National Chairman of African Democratic Congress (ADC), Chief Ralph Nwosu, said its flag bearer, Princes Mabel Oboh, and the leadership of the party made up its mind to participate in the election, promising that under no circumstances would they be bought over by any of the major political parties.
He decried the tension surrounding the process of the election, saying, “It is unbecoming of our electoral process how people commit in the name of politics. This is not helpful to our democracy and we are seeing it playing out in Edo.”

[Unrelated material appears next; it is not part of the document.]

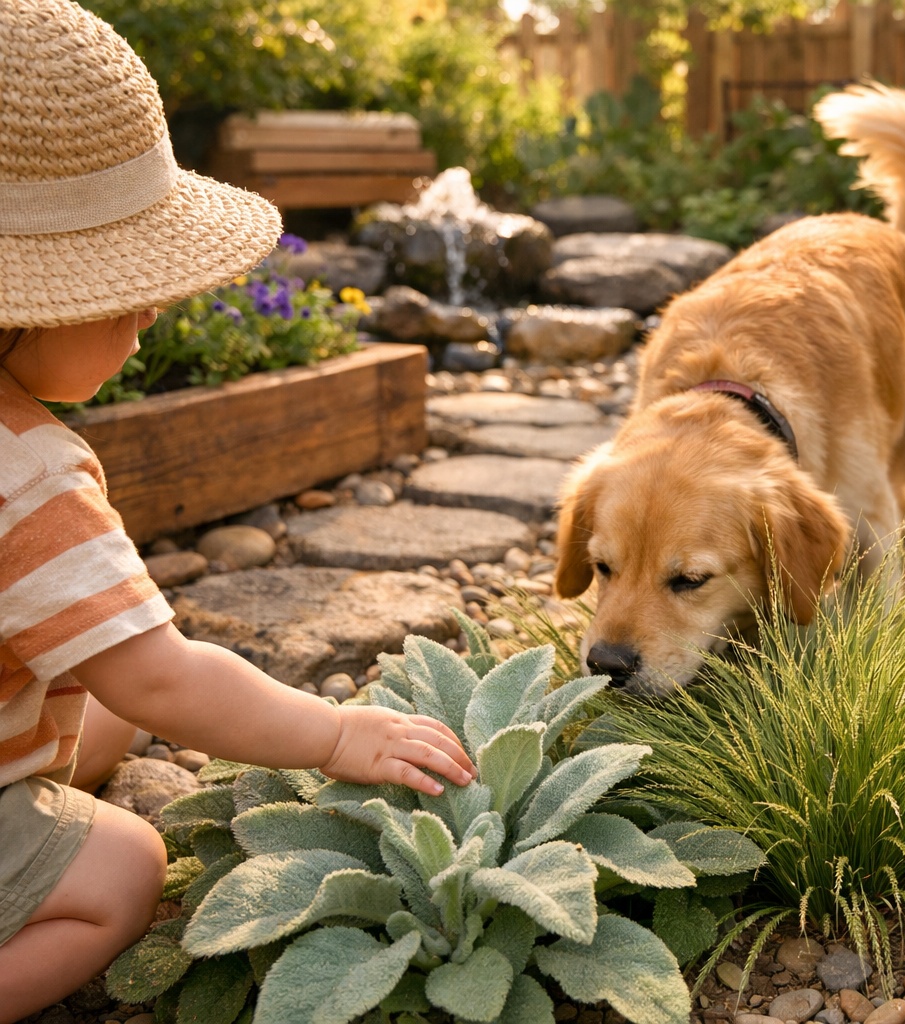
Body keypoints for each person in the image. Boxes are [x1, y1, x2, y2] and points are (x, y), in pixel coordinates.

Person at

He noted that security in the state must up its ante, saying, “The two major parties are battle ready for crisis. Four years ago, Obaseki and Ize-Iyamu contested on the opposite side to where they are now. This act of desperation is not helpful to our democracy. By now, if we are in a sane country, some major politicians in Edo are not supposed to participate in this election. But they ought to have been sent to jail.”
Nwosu said no violence; terrorism, banditry or voodoo would stop ADC from participating in the election. But rather than express fears about INEC’s likelihood of complicity in the process, Nwosu said, “If the federal government and the security agencies are not straight, what would be expected of INEC? It was in this country that INEC staff were held at gun points by our politicians not to announce the result of an election.”
National Publicity Secretary of Action Democratic Party (ADP), Mr. Adelaja Adeoye, also expressed dissatisfaction with the way the media has persistently under-reported other parties in the process, noting that: “this has become a norm in the country when it comes to elections.”
He said it was important for INEC to be neutral in the election, just as he said there was no reason why security agents would not be able to ensure maximum security in the Edo and Ondo gubernatorial polls, because they are isolated exercises. He said the party’s candidate, Emmanuel Iboi, stands a good chance because of the affiliation he has with the grassroots.